A reality based independent journal of observation & analysis, serving the Flathead Valley & Montana since 2006. © James Conner.

24 May 2015

Covering the legislature with telephone, television, and temporaries

Twenty years ago, a reporter covering the Montana Legislature needed to be in Helena. Today, with committee hearings and floor sessions broadcast by television and streaming video, with bills and reports available on the internet, and cellphones, reporters can get their stories without leaving their newsrooms. Sometimes, that works pretty well.

Therefore, it’s not hard to imagine some beancounter at Lee Enterprises slapping his forehead and shouting, “Hell! We can write these stories from home. That office in Helena wastes money. We’ll shut it down, send those high priced reporters packing, and bring on J-school interns if we need more help during the next session. We’ll dateline the stories Helena, and our readers won’t miss Mike and Chuck.”

It’s long distance journalism, we may be condemned to a lot of it in 2017, and it has its limitations.

I report and comment on legislative events from my home office, using streaming video, email instead of a telephone, and conduct my research Izzy Stone style over the internet.

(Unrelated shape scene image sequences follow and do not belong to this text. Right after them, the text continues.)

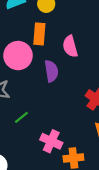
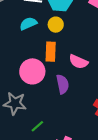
pink semicircle: (70, 46) -> (78, 62), turned -48

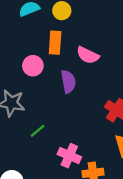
pink circle: (32, 71) -> (33, 66), size x0.7

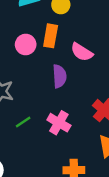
pink circle: (33, 66) -> (26, 44), moved
pink cross: (69, 156) -> (59, 123), moved

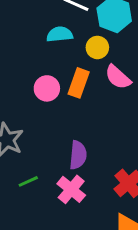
pink semicircle: (82, 52) -> (118, 77), moved
purple semicircle: (59, 76) -> (78, 155), moved

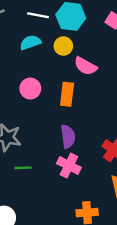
orange rectangle: (79, 83) -> (67, 94), moved
green line: (28, 181) -> (23, 168), moved, turned 35

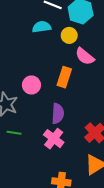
pink circle: (30, 89) -> (31, 85), moved

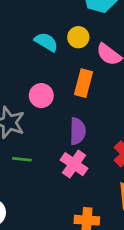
cyan semicircle: (42, 27) -> (46, 42), moved, turned 42
yellow circle: (69, 35) -> (78, 37), moved

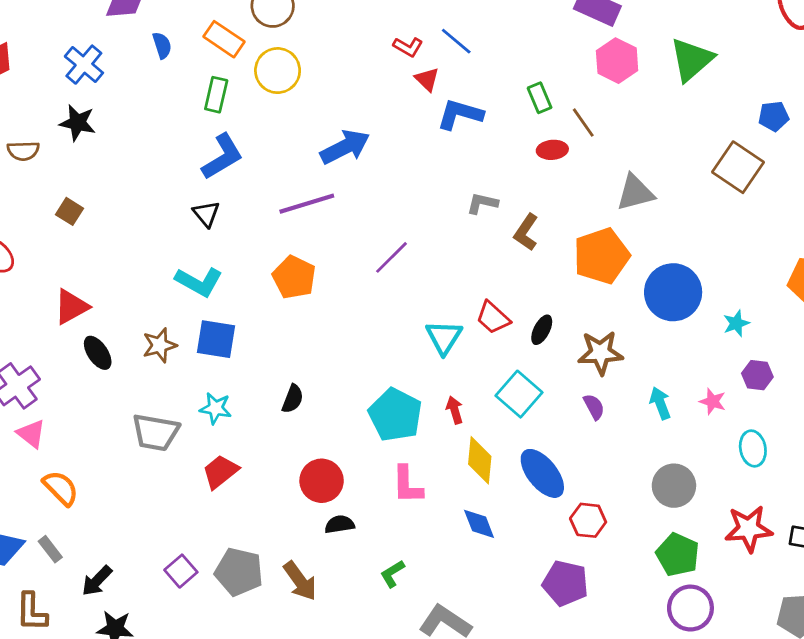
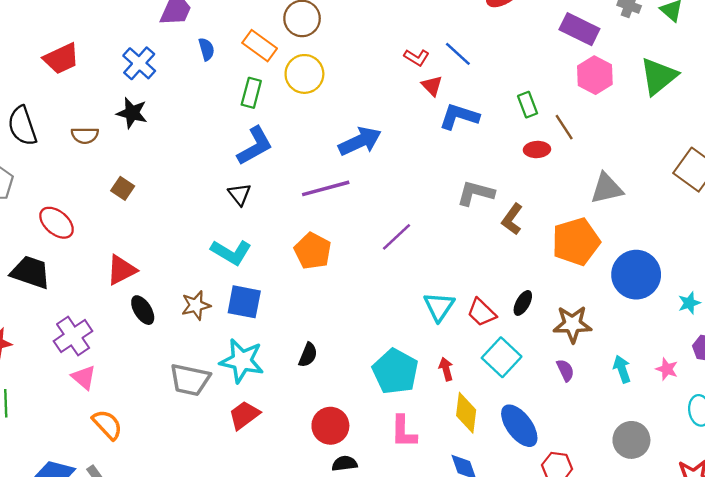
gray L-shape: (482, 203) -> (476, 193), size x1.4
red trapezoid: (493, 318) -> (481, 312), moved
cyan star: (216, 408) -> (242, 361), size x1.6

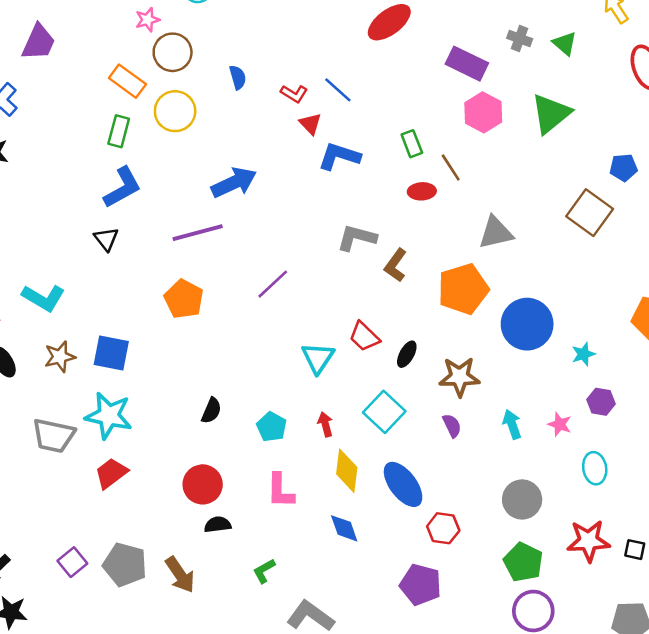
blue semicircle: (206, 49) -> (238, 77), moved
cyan L-shape: (231, 252) -> (44, 298), moved
red trapezoid: (481, 312) -> (364, 337), moved
black semicircle: (308, 355) -> (211, 411), moved
cyan pentagon: (395, 371) -> (272, 427), size x0.6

That approach works for me, a part-time blogger, but it’s not a substitute for a full-time reporter’s prowling the capitol, buttonholing legislators, chatting-up staff, or crashing a secret rump caucus of legislative mischief makers.

And the Lee chain may decide to do something worse: treating the session as local instead of statewide news, leaving coverage to the Helena Independent Record.

In college, I took a class in community journalism, focusing on small dailies, weeklies, and publishing economics as well as the practical and political aspects of reporting in small towns. Successful small newspapers, I learned, recognized that the press was free only when the newspaper was profitable, and intended to be profitable. A good newspaper was a profitable business with a socially responsible newsroom. It’s mission statement would have been “a profit with honor.”

Lee pays bonuses to executives who lose the company money while closing its state bureau in Helena and sending packing reporters who were paid well. If Lee’s mission statement tells the truth, it will read, “no profit, no honor.”